The various applications in which semiconductors are used have encouraged R&D efforts in determining alternatives to leaded materials. Concerns over cross contamination as well as the risks of component exposure to the higher heat required by lead-free processes affecting overall product reliability have led to increasing studies surrounding alternative materials. Lead-free solders have melting points that tend to reach over 200ºC, whereas the traditional tin-lead solders melt around 180 ºC generating the need for alternative materials to be used not only in solders and semiconductors, but in all parts that make up a PCB assembly.

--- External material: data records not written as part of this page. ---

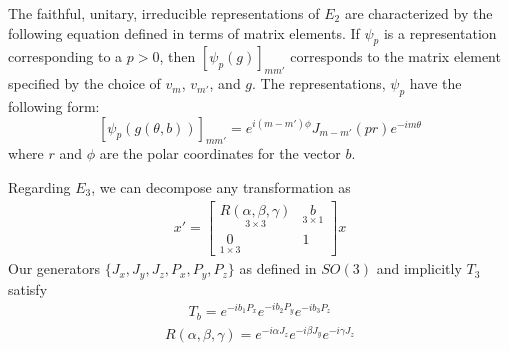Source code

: \documentclass[compress,aspectratio=169,10pt,usenames,dvipsnames]{beamer}
\begin{document}
\begin{frame}
\vfill
\begin{theorem}
	The faithful, unitary, irreducible representations of $E_2$ are characterized by the following equation defined in terms of matrix elements. If $\psi_p$ is a representation corresponding to a $p>0$, then $[\psi_p(g)]_{mm'}$ corresponds to the matrix element specified by the choice of $v_m$, $v_{m'}$, and $g$. The representations, $\psi_p$ have the following form:
$$[\psi_p(g(\theta,b))]_{mm'} = e^{i(m-m')\phi}J_{m-m'}(pr)e^{-im\theta}$$
where $r$ and $\phi$ are the polar coordinates for the vector $b$.
\end{theorem}
\vfill
\end{frame}
%
%
\begin{frame}
\vfill
Regarding $E_3$, we can decompose any transformation as 
\begin{equation}
\begin{aligned}
	x' =
	\begin{bmatrix}
		\underset{3\times 3}{R(\alpha,\beta,\gamma)} & \underset{3\times 1}{b}\\
		\underset{1\times 3}{0} & 1
	\end{bmatrix} x
\end{aligned}
\end{equation}
\vfill
Our generators $\{J_x,J_y,J_z,P_x,P_y,P_z\}$ as defined in $SO(3)$ and implicitly $T_3$ satisfy
\begin{equation}
\begin{aligned}
	T_b = e^{-ib_1P_x}e^{-ib_2P_y}e^{-ib_3P_z}
\end{aligned}
\end{equation}
\begin{equation}
\begin{aligned}
	R(\alpha,\beta,\gamma) = e^{-i\alpha J_z}e^{-i\beta J_y}e^{-i\gamma J_z}
\end{aligned}
\end{equation}	
\vfill
\end{frame}
\end{document}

The shift towards lead-free solders and semiconductors will not only affect these products and their processes, but the entire supply chain and manufacturing process will have to shift as well. There are implications of using lead-free solders and pastes that will affect the EMS industry immensely over the next many years. Changes in the metals and materials used raises concern for the boards and the components that will be exposed to these high temperatures during the reflow and solder wave processes. In certain industries, the higher level of temperature exposure can provide beneficial results such as the automotive industry, where electronic components would be regularly exposed to high temperatures in their working environment. Semiconductors have decreased in size, but increased in power and will continue to do so with the micro technologies used in current electronic devices. Changes to the packages of the semiconductor could greatly affect their ability to cool, especially due to their increased power required and smaller size. Europe began researching ways to better control semiconductor temperatures, and countries around the world have continued researching the best materials to meet functionality and customer demand.
In order to remain competitive in the industry, companies will have to work towards staying ahead of the policies, and invest in research to determine the most efficient and reliable ways to manufacture for industries ranging from commercial products, to those that are integral to safety of our men and women in the line of duty.